Transcribe the following lines verbatim, omitting the pictures from your answer.

● **Recorded data**:
--

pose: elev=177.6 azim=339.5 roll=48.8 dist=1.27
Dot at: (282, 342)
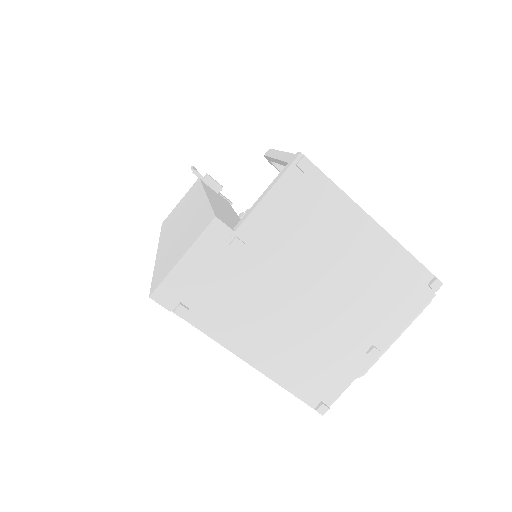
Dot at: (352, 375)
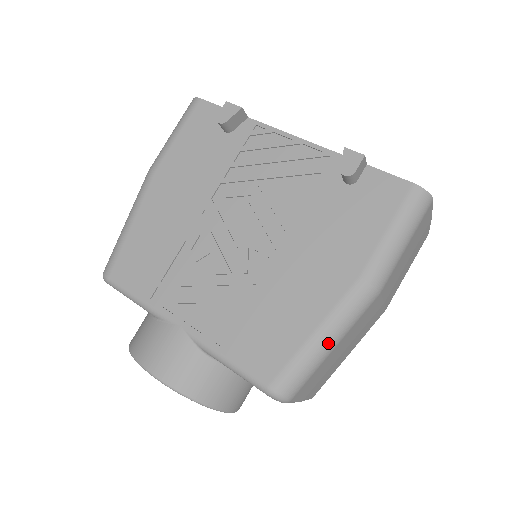
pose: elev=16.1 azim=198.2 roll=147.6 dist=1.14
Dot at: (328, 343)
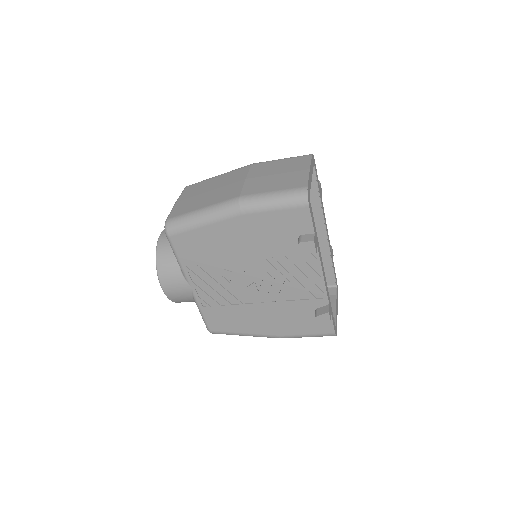
Dot at: occluded
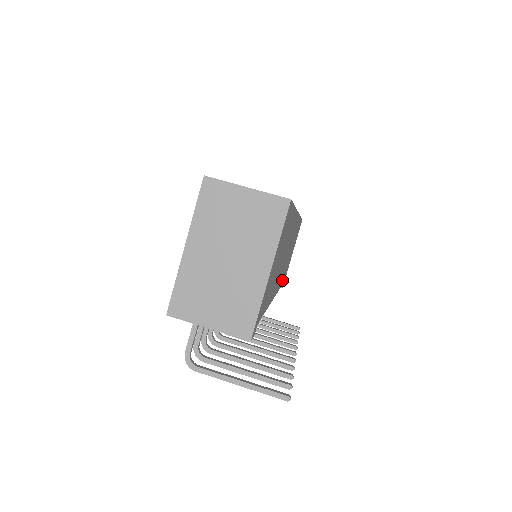
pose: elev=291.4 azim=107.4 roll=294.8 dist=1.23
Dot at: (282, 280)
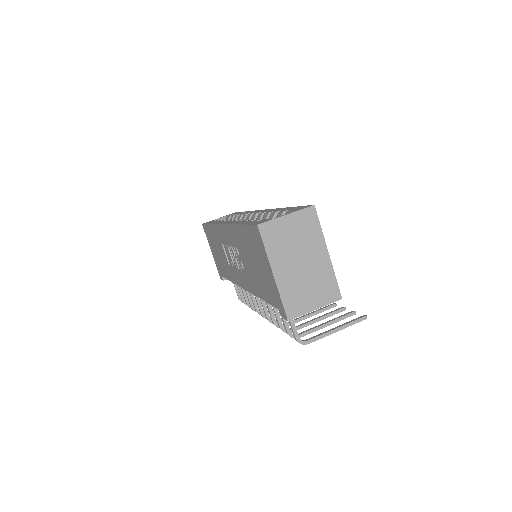
Dot at: occluded
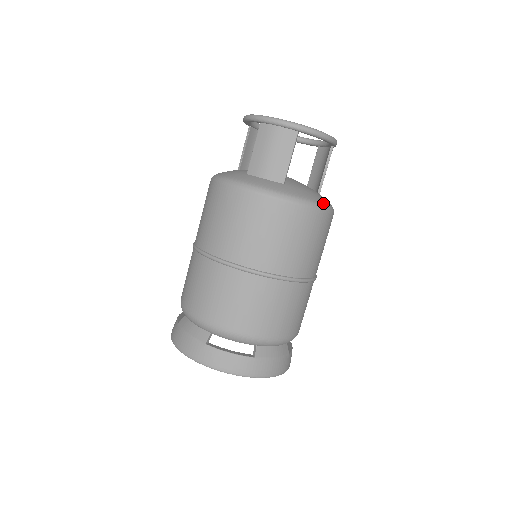
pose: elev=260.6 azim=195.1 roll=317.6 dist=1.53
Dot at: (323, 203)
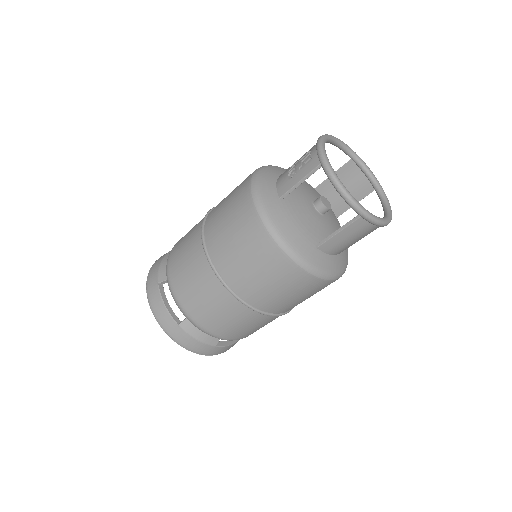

--

● **FINISHED EXERCISE**:
pose: elev=177.6 azim=339.5 roll=48.8 dist=1.27
Dot at: (282, 342)
Dot at: (352, 375)
pose: elev=16.1 azim=198.2 roll=147.6 dist=1.14
Dot at: (328, 343)
Dot at: occluded
pose: elev=291.4 azim=107.4 roll=294.8 dist=1.23
Dot at: (282, 280)
Dot at: occluded
pose: elev=260.6 azim=195.1 roll=317.6 dist=1.53
Dot at: (323, 203)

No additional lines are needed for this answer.